**EXERCISE DETAILS:**
Check each line of the listing below for the string "actions", then copy every line that has it.

**DATA LISTING:**
#####

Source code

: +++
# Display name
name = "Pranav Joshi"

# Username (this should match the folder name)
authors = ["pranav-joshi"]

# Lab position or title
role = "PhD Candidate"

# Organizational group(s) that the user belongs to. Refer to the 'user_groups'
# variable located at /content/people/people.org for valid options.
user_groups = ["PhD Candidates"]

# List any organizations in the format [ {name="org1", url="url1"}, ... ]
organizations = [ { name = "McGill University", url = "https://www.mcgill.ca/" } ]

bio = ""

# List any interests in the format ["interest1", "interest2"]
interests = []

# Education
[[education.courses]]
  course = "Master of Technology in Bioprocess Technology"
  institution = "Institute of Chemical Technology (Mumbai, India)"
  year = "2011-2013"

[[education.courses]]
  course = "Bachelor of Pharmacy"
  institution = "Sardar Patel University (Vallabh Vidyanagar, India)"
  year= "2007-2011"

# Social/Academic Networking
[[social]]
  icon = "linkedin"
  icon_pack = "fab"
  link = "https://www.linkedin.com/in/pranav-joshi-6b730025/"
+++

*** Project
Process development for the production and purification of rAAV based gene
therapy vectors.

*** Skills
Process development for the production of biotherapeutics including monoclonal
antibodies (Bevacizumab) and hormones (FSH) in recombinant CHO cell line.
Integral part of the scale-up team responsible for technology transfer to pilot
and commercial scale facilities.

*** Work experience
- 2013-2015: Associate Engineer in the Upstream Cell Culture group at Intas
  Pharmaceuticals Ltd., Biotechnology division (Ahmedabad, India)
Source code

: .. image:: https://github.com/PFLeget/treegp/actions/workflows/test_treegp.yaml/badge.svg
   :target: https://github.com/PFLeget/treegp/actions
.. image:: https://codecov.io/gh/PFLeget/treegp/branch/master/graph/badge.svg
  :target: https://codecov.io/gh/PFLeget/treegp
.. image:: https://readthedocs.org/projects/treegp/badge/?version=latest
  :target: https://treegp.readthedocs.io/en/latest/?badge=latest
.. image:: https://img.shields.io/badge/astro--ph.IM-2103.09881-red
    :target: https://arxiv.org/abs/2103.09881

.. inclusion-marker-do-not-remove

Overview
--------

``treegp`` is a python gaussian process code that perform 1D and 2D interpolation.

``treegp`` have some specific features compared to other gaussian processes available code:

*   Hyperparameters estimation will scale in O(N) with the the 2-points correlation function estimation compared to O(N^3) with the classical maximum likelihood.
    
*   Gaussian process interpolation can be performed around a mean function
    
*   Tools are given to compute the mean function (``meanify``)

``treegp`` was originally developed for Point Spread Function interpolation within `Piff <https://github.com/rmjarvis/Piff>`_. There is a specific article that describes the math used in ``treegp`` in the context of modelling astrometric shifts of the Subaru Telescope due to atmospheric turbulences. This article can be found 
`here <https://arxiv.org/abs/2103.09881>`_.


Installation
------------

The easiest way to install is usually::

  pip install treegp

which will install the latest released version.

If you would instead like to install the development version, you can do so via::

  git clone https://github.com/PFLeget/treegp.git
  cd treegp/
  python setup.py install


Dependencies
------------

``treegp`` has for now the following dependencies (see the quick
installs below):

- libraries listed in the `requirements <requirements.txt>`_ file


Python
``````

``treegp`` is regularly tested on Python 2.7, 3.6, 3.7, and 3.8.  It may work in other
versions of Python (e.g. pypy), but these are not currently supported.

#####

**TASK SOLUTION:**
: .. image:: https://github.com/PFLeget/treegp/actions/workflows/test_treegp.yaml/badge.svg
   :target: https://github.com/PFLeget/treegp/actions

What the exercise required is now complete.